> Records provided:
+---+
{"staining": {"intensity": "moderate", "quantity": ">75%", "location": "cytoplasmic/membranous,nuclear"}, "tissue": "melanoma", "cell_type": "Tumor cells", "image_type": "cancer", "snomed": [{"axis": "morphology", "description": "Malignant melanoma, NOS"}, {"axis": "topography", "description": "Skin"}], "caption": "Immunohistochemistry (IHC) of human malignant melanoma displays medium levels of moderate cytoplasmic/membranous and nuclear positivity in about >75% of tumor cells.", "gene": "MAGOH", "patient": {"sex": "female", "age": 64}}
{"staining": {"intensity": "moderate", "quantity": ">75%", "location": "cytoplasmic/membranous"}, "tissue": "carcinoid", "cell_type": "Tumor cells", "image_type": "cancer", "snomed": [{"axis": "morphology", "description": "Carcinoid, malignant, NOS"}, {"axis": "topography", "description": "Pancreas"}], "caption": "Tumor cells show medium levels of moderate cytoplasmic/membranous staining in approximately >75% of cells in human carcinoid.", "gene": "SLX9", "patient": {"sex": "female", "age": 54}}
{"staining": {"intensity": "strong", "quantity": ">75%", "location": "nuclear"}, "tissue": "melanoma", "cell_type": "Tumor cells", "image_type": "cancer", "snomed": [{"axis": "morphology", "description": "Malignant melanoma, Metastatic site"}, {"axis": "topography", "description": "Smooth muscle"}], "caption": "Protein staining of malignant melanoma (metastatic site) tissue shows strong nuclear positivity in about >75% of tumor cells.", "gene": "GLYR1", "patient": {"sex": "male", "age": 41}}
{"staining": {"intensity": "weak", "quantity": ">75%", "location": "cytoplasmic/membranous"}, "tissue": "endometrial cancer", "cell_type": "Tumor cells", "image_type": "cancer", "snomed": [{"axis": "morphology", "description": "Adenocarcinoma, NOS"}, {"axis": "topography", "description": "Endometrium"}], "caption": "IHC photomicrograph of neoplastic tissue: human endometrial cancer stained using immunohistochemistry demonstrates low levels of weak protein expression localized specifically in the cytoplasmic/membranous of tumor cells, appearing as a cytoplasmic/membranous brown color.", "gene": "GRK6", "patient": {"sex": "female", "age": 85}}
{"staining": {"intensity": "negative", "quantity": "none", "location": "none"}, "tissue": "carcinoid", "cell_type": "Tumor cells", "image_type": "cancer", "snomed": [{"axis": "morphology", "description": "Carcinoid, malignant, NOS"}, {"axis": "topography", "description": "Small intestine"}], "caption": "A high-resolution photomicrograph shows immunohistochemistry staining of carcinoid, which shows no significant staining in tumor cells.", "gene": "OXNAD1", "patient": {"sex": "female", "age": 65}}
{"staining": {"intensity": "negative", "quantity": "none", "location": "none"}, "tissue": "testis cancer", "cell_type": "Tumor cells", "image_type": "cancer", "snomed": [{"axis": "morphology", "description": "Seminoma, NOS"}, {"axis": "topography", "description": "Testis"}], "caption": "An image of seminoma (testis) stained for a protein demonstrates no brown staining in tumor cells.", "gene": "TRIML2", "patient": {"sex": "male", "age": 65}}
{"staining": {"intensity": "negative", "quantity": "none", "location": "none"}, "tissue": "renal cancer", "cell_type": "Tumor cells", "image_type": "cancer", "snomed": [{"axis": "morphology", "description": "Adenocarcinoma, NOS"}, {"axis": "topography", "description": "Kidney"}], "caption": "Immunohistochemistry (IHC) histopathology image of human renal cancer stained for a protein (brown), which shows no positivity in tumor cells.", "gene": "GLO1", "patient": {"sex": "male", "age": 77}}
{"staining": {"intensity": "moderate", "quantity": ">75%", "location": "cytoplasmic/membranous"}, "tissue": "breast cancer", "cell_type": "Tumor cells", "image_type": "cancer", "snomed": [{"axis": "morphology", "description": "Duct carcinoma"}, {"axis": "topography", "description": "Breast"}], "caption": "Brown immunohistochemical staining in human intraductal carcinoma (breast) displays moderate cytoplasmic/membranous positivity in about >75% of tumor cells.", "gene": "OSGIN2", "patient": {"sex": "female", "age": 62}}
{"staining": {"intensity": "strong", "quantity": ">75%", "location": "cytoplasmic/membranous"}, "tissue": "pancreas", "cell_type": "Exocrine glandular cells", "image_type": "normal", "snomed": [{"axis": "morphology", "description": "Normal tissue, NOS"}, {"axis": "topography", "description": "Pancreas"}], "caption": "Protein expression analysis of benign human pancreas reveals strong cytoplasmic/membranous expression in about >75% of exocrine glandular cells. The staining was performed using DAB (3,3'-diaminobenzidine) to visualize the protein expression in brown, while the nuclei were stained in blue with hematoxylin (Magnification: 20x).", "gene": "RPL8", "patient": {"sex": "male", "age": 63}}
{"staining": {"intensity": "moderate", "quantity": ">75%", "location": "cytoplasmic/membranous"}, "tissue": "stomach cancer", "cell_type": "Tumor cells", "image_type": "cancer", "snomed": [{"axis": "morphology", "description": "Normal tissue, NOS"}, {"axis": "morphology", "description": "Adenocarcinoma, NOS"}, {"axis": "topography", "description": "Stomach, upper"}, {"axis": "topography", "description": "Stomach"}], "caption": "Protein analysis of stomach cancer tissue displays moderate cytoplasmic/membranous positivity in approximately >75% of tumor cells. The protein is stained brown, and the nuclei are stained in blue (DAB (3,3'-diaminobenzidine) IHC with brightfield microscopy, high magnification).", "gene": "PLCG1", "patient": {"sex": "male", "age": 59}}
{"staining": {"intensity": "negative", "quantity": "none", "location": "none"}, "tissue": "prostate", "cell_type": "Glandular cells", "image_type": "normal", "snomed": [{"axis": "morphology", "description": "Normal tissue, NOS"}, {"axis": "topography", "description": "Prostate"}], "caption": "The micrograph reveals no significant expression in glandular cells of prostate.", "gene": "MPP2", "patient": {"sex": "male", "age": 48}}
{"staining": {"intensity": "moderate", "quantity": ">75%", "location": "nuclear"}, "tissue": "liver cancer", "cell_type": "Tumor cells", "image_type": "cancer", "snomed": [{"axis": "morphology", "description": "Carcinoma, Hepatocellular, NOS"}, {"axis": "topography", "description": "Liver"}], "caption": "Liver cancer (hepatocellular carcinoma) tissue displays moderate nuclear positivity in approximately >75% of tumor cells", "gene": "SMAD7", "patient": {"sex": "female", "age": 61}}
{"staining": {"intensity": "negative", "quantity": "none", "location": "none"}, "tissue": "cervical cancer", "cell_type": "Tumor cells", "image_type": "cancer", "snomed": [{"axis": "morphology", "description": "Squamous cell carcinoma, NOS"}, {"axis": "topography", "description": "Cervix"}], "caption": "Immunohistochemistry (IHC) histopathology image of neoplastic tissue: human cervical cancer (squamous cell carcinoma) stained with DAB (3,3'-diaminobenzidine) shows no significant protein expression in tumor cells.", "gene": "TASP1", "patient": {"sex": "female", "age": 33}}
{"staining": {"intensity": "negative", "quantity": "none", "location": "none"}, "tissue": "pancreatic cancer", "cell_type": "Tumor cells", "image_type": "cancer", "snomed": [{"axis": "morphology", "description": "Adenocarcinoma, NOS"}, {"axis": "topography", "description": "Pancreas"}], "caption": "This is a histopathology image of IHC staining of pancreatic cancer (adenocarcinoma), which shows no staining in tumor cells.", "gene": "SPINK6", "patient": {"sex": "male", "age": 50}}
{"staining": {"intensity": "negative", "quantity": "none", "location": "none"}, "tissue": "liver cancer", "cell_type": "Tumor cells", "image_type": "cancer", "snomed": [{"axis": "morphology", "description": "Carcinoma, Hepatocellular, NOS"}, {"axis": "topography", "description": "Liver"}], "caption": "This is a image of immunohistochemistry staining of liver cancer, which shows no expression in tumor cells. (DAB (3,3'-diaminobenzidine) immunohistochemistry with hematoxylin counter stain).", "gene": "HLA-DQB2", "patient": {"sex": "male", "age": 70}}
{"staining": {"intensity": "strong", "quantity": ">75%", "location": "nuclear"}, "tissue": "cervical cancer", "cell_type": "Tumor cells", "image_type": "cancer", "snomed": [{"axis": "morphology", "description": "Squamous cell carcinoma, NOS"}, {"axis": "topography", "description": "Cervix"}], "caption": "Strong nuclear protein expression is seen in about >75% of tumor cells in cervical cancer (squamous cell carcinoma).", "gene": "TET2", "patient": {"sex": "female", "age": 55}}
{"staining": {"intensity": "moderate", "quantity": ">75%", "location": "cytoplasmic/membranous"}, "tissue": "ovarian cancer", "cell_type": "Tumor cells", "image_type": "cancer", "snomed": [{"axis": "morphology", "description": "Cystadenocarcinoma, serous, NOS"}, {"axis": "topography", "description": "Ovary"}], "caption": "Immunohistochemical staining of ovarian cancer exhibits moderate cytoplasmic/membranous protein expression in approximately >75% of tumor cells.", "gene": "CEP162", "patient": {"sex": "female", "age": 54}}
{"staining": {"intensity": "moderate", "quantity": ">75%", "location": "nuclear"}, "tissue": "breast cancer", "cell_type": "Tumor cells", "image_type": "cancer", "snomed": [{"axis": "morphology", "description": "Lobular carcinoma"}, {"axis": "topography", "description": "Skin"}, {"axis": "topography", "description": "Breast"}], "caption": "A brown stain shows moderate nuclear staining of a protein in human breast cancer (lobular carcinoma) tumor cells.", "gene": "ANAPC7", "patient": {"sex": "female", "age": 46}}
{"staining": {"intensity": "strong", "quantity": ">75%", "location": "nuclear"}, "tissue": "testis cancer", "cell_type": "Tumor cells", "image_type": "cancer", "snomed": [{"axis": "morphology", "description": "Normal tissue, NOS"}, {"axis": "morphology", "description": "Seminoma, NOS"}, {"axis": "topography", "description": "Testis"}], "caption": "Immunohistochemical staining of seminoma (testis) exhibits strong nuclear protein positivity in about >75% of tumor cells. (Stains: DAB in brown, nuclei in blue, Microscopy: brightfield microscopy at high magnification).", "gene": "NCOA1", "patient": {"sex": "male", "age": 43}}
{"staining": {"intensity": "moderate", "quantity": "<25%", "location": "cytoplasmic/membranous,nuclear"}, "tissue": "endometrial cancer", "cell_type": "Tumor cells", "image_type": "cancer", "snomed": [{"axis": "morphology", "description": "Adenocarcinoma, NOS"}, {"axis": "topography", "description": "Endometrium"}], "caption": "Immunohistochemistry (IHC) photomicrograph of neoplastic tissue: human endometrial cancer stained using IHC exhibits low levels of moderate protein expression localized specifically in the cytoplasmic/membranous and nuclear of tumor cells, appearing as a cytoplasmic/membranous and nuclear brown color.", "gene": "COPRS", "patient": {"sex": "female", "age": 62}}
+---+
Copy out every line in the records where the word "melanoma" is found.

> Answer below:
{"staining": {"intensity": "moderate", "quantity": ">75%", "location": "cytoplasmic/membranous,nuclear"}, "tissue": "melanoma", "cell_type": "Tumor cells", "image_type": "cancer", "snomed": [{"axis": "morphology", "description": "Malignant melanoma, NOS"}, {"axis": "topography", "description": "Skin"}], "caption": "Immunohistochemistry (IHC) of human malignant melanoma displays medium levels of moderate cytoplasmic/membranous and nuclear positivity in about >75% of tumor cells.", "gene": "MAGOH", "patient": {"sex": "female", "age": 64}}
{"staining": {"intensity": "strong", "quantity": ">75%", "location": "nuclear"}, "tissue": "melanoma", "cell_type": "Tumor cells", "image_type": "cancer", "snomed": [{"axis": "morphology", "description": "Malignant melanoma, Metastatic site"}, {"axis": "topography", "description": "Smooth muscle"}], "caption": "Protein staining of malignant melanoma (metastatic site) tissue shows strong nuclear positivity in about >75% of tumor cells.", "gene": "GLYR1", "patient": {"sex": "male", "age": 41}}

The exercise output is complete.